◆ **O QUE FAZER**
a) Responda a estas perguntas com base no texto sobre a reunião em Washington:
(i) Como a embaixadora do Líbano nos Estados Unidos classificou a reunião preliminar?
(ii) O que Israel prioriza em vez de discutir um cessar-fogo?
(iii) Que cargo ocupa Mike Waltz?
b) Por favor, redigite sem alterações o trecho do texto sobre a reunião em Washington que começa em "EUA buscam progresso" e termina em "Unidos no processo.".

◆ **TRECHO SELECIONADO**
◇ ◇ ◇ ◇

Reunião em Washington marca novo capítulo nas relações Líbano-Israel
A embaixadora do Líbano nos Estados Unidos, Nada Hamadeh Moawad, classificou a reunião preliminar realizada nesta terça-feira (14) em Washington como “construtiva”. O encontro representa um marco diplomático, sendo as primeiras negociações diretas entre os dois países em décadas. As próximas etapas e os locais das negociações serão anunciados posteriormente.
Líbano busca cessar-fogo e ajuda humanitária
Durante as conversas, a embaixadora libanesa solicitou um cessar-fogo imediato e o retorno seguro dos deslocados internos para suas casas. Moawad também destacou a necessidade de medidas práticas para aliviar a grave crise humanitária que o Líbano enfrenta, agravada pelo conflito em curso. Ela reafirmou a urgência da implementação do anúncio de cessação das hostilidades de novembro de 2024 e ressaltou a importância de preservar a integridade territorial e a soberania do Líbano.
Agendas conflitantes marcam o início das negociações
Apesar do tom positivo da embaixadora libanesa, as agendas dos dois países apresentam divergências significativas. Israel descarta a discussão sobre um cessar-fogo no momento, priorizando o desarmamento do Hezbollah. Por outro lado, o Líbano busca uma pausa nos conflitos. A reunião ocorre em um momento delicado para o Oriente Médio, uma semana após um frágil cessar-fogo entre Estados Unidos, Israel e Irã.
EUA buscam progresso com apoio de alto escalão
O governo americano demonstrou seu interesse em ver progresso nas negociações com a presença de figuras importantes, como o conselheiro de Segurança Nacional, Marco Rubio, que participou do início da reunião. O embaixador israelense nos EUA, Yechiel Leiter, e a embaixadora libanesa, Nada Hamadeh Moawad, também estiveram presentes, assim como outros diplomatas americanos. A participação de Michael Needham, conselheiro do Departamento de Estado, Mike Waltz, embaixador dos EUA na ONU, e Michel Issa, embaixador dos EUA no Líbano, reforça o papel de mediação dos Estados Unidos no processo.

◇ ◇ ◇ ◇

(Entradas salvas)

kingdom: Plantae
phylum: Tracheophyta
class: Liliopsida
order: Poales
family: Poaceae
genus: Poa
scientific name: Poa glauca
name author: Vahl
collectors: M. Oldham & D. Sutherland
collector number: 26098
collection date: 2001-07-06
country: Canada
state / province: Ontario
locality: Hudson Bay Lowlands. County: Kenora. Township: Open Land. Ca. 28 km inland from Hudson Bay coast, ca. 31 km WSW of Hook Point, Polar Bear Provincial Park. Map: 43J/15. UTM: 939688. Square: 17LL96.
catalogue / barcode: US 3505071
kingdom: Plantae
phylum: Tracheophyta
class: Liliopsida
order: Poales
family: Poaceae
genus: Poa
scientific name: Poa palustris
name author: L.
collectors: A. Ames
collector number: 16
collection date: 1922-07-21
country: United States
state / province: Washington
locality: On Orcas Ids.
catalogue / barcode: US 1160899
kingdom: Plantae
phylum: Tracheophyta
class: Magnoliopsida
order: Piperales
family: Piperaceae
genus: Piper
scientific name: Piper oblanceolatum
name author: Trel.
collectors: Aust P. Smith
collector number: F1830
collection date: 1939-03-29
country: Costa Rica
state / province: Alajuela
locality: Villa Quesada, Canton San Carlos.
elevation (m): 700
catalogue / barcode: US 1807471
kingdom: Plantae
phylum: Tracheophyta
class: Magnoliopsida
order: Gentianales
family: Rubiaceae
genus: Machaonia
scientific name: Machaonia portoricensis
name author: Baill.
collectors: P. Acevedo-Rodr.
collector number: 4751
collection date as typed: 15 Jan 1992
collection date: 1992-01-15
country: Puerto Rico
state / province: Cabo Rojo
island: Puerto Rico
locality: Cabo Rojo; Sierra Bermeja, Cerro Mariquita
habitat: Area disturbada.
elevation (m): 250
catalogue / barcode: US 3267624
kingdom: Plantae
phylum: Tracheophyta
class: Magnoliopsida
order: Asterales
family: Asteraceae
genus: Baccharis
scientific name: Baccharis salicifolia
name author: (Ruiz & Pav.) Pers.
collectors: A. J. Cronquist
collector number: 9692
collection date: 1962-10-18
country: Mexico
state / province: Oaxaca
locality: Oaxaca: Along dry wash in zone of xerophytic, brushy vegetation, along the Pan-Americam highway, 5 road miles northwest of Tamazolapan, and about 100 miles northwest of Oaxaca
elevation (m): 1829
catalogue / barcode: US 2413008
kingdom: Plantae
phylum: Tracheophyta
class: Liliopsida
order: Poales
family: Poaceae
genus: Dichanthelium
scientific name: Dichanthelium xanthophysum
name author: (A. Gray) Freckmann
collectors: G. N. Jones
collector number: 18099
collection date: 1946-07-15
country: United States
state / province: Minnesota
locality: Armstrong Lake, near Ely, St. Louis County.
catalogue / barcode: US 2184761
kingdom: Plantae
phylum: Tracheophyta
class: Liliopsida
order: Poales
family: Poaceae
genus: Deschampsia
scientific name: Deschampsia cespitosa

◇ ◇ ◇ ◇

◆ **RESPOSTAS POR TAREFA**
a)
(i) Como "construtiva".
(ii) O desarmamento do Hezbollah.
(iii) Embaixador dos EUA na ONU.

b)
EUA buscam progresso com apoio de alto escalão
O governo americano demonstrou seu interesse em ver progresso nas negociações com a presença de figuras importantes, como o conselheiro de Segurança Nacional, Marco Rubio, que participou do início da reunião. O embaixador israelense nos EUA, Yechiel Leiter, e a embaixadora libanesa, Nada Hamadeh Moawad, também estiveram presentes, assim como outros diplomatas americanos. A participação de Michael Needham, conselheiro do Departamento de Estado, Mike Waltz, embaixador dos EUA na ONU, e Michel Issa, embaixador dos EUA no Líbano, reforça o papel de mediação dos Estados Unidos no processo.